PAVMs can also allow clots to pass through the lungs and travel to arteries in the body, which in turn can cause stroke or brain abscess. Very rarely, PAVMs also bleed, resulting in coughing up blood or blood accumulating in the chest.
For all these reasons, treatment to block the shunts in PAVMs (whether non-inherited or inherited, as with hereditary hemorrhagic telangiectasia) is essential.
PAVMs are very effectively treated by embolization, which blocks only the branch of the abnormal artery that is feeding blood into the malformation. This approach preserves the normal lung arteries. Patients are often asymptomatic, but those who have symptoms of low oxygenation usually notice an immediate improvement after treatment, with an immediate increase in oxygen levels.

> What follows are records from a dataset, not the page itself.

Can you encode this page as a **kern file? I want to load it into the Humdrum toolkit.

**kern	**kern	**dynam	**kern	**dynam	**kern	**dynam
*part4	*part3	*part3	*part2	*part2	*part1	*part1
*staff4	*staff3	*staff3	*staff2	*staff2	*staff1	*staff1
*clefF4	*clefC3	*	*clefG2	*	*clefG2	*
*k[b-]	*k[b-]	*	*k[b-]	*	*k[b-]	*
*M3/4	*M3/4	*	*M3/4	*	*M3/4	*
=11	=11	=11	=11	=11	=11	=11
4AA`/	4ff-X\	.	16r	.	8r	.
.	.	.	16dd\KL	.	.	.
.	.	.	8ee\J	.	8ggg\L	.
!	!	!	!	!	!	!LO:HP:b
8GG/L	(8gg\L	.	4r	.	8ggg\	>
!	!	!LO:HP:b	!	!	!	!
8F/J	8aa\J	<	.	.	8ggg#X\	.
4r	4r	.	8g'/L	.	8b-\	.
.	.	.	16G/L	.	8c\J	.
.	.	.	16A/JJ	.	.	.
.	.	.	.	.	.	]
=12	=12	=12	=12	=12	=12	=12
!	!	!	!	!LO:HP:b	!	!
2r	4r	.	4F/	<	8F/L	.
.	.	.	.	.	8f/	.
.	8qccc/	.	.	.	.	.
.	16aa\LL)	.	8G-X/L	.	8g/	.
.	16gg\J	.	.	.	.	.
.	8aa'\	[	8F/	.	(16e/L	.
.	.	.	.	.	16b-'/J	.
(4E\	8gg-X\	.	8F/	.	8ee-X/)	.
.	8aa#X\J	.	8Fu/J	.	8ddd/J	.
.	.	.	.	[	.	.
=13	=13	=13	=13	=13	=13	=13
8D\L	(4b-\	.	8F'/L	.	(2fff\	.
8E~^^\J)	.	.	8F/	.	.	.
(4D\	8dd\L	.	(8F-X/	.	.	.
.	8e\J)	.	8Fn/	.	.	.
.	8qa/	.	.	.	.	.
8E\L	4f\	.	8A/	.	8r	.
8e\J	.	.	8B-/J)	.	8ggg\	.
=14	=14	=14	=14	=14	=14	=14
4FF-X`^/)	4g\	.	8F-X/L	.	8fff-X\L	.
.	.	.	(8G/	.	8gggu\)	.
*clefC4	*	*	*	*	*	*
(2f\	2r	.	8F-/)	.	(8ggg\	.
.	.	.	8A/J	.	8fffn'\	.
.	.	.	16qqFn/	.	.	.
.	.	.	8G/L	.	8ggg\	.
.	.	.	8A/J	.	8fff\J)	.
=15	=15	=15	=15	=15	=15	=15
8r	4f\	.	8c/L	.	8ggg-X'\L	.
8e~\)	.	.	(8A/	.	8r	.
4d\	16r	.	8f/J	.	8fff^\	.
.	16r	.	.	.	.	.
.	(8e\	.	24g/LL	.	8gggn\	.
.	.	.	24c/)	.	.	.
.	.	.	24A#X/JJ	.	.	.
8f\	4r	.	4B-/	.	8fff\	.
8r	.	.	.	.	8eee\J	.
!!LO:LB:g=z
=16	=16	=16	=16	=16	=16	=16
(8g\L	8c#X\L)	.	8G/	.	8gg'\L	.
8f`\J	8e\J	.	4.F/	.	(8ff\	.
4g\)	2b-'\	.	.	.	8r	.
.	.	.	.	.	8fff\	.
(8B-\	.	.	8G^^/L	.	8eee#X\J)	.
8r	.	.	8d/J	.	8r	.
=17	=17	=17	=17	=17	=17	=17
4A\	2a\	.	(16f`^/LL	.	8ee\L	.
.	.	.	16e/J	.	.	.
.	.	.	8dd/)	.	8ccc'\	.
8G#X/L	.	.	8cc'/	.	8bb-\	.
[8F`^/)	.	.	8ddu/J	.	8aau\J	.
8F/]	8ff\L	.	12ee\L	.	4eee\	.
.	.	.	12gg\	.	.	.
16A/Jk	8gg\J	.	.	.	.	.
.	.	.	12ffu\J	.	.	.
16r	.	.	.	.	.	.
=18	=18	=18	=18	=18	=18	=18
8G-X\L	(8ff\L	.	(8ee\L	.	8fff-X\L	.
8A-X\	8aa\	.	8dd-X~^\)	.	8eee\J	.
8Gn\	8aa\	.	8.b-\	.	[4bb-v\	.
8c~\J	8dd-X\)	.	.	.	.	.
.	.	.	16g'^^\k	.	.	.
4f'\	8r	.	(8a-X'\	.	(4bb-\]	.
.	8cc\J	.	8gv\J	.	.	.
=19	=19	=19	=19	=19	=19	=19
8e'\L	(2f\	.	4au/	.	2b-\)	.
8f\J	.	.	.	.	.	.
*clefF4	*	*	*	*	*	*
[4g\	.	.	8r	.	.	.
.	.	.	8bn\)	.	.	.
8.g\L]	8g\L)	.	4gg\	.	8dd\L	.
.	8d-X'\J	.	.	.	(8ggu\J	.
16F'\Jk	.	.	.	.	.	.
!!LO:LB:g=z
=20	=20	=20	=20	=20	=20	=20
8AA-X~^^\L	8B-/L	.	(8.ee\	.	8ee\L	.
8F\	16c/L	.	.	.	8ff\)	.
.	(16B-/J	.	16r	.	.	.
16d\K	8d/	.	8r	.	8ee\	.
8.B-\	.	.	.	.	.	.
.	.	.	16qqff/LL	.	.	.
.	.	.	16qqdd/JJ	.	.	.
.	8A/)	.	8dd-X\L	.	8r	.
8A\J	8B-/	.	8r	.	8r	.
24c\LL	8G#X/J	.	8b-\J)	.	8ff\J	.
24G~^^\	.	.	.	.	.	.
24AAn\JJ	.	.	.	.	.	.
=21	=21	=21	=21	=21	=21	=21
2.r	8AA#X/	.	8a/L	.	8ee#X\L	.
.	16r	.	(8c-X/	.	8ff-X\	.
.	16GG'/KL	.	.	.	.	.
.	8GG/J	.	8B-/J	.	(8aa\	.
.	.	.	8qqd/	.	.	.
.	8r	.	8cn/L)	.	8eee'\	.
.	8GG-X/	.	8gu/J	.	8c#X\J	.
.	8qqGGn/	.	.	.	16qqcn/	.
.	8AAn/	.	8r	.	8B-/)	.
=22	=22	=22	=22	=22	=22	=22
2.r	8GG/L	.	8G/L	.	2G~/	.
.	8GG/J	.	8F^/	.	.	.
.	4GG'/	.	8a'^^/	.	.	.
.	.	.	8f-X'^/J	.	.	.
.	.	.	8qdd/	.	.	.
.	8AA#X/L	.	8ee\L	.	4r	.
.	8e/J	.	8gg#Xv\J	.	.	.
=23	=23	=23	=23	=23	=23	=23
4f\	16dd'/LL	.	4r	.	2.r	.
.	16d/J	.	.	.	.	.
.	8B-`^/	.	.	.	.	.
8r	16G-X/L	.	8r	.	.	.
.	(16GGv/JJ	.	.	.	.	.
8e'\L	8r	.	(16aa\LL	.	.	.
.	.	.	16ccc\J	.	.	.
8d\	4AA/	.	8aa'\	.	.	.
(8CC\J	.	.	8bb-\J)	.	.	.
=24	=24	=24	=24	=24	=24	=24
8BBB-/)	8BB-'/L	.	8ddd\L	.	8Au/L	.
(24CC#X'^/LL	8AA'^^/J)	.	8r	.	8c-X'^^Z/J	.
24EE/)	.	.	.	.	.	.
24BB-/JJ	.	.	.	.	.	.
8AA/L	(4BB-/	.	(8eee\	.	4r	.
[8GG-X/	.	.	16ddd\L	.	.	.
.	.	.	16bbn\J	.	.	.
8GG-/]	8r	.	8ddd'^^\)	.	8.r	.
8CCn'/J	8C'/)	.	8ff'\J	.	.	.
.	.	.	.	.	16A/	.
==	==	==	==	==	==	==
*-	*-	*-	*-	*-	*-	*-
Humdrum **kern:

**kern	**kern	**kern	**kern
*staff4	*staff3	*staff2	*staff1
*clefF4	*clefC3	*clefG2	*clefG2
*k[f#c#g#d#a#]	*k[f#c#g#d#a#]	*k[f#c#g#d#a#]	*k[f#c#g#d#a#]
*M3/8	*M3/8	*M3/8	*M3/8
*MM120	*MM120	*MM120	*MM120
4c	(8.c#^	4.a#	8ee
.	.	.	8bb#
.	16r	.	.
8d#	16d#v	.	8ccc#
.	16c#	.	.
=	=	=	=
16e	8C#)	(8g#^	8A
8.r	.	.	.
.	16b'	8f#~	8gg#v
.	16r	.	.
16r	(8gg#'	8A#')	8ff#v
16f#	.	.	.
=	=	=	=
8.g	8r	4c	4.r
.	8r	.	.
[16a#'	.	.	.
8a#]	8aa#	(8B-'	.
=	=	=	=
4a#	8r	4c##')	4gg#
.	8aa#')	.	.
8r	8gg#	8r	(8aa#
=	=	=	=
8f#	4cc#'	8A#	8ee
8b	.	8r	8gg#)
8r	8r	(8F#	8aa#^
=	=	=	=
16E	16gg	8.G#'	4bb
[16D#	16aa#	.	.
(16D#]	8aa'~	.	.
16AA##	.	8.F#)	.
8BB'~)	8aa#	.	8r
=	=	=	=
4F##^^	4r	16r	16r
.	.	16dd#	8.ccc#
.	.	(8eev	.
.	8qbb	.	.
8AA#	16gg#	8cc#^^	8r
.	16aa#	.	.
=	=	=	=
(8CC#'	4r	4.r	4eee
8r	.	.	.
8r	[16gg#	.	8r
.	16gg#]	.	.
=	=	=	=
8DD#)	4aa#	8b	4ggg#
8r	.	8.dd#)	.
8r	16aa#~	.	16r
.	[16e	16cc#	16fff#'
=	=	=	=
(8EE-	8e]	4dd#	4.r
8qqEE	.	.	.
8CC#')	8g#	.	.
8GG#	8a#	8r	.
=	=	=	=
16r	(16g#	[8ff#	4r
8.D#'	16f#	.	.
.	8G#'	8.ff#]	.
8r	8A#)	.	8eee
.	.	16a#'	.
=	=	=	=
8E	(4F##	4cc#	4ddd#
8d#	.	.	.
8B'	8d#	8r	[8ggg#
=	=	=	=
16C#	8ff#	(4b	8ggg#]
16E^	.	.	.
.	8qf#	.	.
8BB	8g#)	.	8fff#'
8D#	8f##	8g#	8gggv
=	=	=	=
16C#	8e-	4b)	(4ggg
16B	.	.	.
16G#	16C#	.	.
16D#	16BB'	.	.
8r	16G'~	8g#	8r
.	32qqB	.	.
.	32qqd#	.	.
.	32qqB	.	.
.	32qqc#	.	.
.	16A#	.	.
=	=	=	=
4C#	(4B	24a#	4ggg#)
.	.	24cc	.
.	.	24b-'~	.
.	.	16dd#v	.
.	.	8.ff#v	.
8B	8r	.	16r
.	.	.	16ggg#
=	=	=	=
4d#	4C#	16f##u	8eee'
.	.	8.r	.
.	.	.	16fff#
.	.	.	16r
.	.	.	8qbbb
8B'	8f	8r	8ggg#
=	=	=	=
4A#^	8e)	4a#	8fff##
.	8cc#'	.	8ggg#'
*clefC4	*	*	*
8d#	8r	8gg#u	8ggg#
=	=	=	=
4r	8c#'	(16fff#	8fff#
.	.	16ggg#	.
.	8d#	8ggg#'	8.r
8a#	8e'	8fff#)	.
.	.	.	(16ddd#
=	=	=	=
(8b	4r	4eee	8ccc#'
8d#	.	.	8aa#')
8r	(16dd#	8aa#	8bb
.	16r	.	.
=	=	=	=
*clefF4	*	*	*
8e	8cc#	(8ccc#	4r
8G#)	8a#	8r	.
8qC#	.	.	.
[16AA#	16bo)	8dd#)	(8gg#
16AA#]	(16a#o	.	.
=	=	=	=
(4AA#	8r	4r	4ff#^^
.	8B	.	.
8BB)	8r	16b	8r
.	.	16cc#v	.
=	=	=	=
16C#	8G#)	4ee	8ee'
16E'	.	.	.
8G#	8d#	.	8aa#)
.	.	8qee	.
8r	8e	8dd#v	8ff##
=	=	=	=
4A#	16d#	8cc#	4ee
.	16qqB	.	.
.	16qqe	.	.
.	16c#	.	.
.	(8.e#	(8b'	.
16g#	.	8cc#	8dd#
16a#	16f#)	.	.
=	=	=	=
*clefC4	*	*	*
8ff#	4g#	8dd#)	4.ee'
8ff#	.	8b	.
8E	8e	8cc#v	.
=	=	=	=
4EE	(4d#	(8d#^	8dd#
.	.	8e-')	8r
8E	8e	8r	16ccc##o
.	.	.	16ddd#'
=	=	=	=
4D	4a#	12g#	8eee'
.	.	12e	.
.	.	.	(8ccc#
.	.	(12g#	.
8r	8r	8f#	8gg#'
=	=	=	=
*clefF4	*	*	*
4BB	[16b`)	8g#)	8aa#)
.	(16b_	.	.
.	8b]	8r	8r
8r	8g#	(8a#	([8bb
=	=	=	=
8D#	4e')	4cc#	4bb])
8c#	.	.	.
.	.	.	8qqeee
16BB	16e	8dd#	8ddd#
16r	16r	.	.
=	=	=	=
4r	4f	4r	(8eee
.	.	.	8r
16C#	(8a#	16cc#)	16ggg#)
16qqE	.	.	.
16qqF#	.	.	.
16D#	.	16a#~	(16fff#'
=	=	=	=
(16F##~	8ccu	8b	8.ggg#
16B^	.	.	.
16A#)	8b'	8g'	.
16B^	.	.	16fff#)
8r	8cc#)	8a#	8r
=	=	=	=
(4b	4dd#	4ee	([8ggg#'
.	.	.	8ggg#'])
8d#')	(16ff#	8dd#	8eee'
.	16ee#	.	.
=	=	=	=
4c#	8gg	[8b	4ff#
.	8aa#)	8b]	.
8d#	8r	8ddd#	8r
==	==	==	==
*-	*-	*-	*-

Watch: Embolization of Pulmonary Arteriovenous Malformations ©2015 Caitlin Mock
Treatment for PAVMs
Procedures to treat PAVMs use platinum coils or vascular plugs to block blood flow through the feeding artery to the malformation.
A hemangioma is a childhood vascular anomaly that has a rapid growth phase between birth and 3 months of age. They tend to resolve completely by age 7. A child with a hemangioma may need treatment for low levels of blood platelets that do not respond to medical treatment, or if the hemangioma occurs in the liver, which can cause a strain on the heart.
The treatment for hemangioma, if necessary, is surgery, thermal ablation or embolization, using a similar technique to that used for AVMs.